◆ **EXERCISE INSTRUCTIONS**:
Output exactly the lines below, starting with the line that has "10: (12, 100)" and going on through the line that has "18: (149, 199)", both included, and no other lines.

◆ **SUPPLIED ENTRIES**:
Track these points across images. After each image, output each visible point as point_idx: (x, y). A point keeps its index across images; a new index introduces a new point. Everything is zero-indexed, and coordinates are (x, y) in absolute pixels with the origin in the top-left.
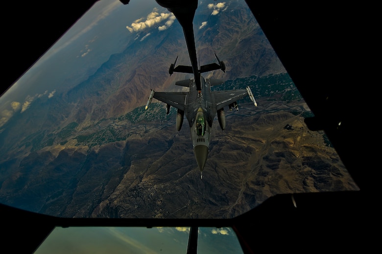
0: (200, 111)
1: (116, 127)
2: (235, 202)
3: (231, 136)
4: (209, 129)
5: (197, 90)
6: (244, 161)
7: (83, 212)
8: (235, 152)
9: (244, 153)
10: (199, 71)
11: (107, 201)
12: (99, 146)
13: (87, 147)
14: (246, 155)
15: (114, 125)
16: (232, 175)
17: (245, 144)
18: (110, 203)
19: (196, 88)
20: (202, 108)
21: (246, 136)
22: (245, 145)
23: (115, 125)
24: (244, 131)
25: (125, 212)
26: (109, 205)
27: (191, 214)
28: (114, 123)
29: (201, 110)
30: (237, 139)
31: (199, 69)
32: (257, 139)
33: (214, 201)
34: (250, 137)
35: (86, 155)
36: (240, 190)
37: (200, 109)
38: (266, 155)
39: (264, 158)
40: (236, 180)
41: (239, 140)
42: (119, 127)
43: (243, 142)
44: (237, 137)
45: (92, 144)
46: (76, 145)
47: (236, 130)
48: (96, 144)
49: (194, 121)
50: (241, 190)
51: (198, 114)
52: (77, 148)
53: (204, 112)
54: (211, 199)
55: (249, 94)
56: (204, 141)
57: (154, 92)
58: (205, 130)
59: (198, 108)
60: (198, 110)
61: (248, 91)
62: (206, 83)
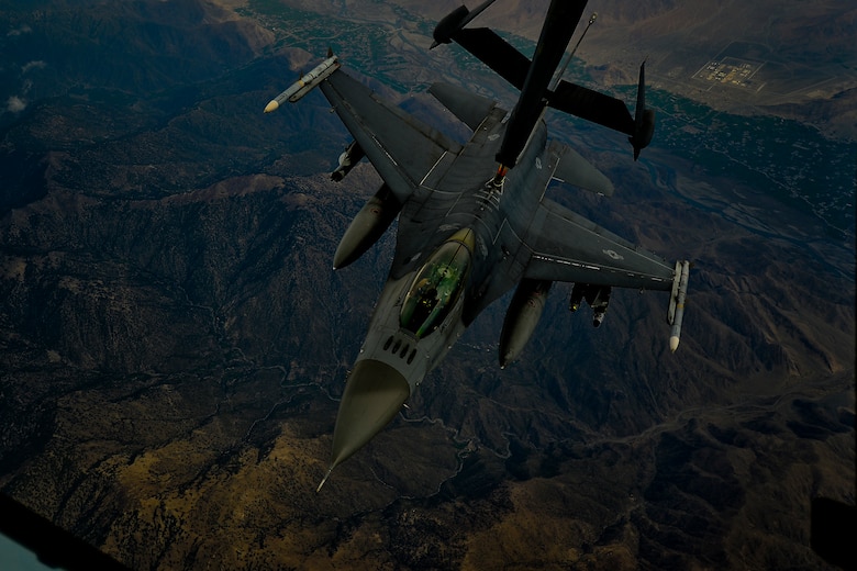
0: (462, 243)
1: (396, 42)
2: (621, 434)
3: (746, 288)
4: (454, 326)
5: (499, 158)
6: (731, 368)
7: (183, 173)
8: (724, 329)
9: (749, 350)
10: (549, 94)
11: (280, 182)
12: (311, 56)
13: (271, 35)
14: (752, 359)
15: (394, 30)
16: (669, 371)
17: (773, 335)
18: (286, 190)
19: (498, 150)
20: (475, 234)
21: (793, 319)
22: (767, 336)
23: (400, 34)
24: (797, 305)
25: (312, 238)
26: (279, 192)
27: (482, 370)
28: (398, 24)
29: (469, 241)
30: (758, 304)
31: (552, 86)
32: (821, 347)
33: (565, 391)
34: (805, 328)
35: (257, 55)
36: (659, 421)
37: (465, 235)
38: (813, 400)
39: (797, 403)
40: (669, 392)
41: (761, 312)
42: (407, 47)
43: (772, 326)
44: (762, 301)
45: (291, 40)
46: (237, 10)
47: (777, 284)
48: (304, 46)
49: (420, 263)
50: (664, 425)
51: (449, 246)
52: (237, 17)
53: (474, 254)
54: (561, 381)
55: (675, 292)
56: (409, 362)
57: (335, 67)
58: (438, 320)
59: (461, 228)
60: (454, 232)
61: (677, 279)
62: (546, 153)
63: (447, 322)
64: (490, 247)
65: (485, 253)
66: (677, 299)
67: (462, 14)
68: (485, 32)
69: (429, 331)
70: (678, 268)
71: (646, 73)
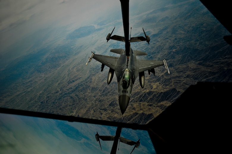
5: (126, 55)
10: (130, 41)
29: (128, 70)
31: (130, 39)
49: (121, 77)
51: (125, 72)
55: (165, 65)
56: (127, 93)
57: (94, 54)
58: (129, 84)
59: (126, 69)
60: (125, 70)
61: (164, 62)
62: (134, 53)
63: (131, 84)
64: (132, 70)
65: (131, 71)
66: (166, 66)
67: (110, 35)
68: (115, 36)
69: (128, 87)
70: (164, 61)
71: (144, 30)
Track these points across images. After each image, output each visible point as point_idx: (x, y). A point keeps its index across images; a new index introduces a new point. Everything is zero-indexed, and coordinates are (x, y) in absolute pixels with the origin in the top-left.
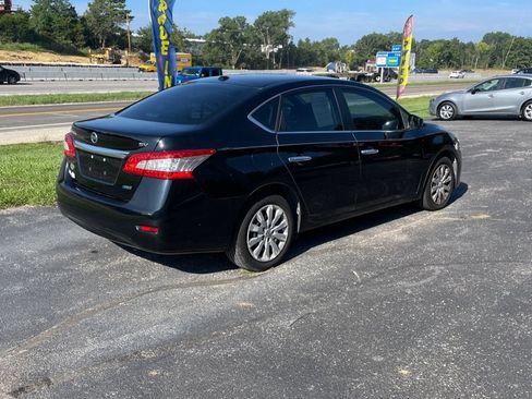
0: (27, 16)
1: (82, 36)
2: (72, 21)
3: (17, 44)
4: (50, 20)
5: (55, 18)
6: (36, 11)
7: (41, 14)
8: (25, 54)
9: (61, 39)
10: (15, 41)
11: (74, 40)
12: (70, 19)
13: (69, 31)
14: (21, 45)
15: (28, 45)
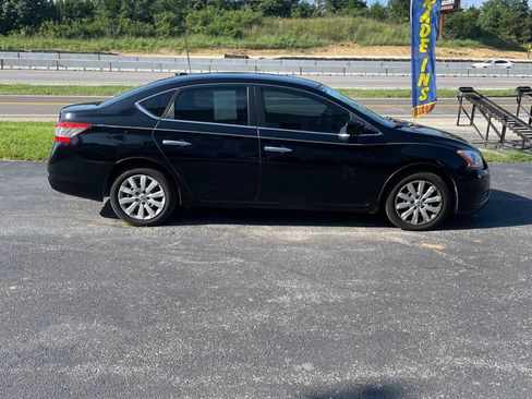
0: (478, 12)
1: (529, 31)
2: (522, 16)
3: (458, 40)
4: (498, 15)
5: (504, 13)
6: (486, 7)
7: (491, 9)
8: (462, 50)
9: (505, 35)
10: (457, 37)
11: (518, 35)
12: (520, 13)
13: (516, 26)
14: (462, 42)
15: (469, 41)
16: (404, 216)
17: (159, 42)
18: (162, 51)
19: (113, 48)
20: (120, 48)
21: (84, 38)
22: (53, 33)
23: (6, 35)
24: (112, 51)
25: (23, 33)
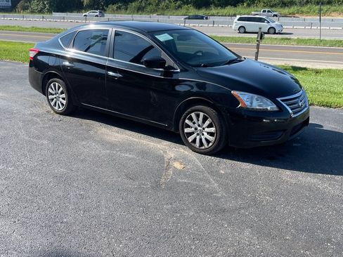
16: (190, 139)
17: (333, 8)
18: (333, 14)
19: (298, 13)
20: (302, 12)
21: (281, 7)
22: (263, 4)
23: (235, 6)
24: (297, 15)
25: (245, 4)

==

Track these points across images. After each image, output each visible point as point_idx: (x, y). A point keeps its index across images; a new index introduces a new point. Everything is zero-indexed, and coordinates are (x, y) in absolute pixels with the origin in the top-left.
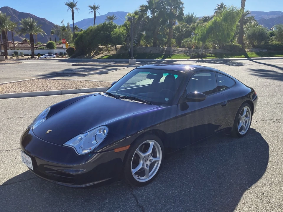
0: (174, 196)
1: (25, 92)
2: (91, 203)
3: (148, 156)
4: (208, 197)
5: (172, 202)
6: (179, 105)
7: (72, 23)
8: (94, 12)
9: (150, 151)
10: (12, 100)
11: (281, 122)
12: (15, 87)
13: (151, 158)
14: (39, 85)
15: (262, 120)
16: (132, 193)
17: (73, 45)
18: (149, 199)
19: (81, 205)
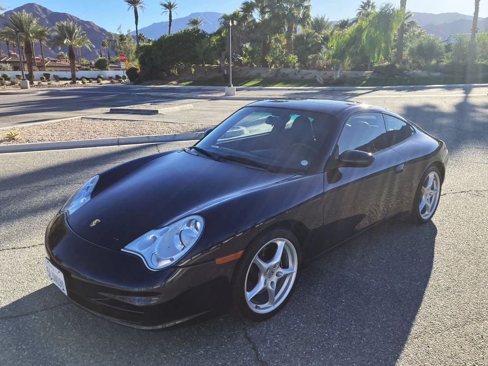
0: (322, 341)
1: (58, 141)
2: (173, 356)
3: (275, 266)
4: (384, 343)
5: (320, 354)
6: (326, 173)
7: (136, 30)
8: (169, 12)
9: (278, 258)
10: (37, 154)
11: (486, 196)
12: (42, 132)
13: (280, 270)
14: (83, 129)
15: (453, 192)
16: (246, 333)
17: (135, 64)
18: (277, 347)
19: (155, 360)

◆ **FINISHED EXERCISE**:
10: (12, 100)
11: (281, 122)
12: (15, 87)
13: (151, 158)
14: (39, 85)
15: (262, 120)
16: (132, 193)
17: (73, 45)
18: (149, 199)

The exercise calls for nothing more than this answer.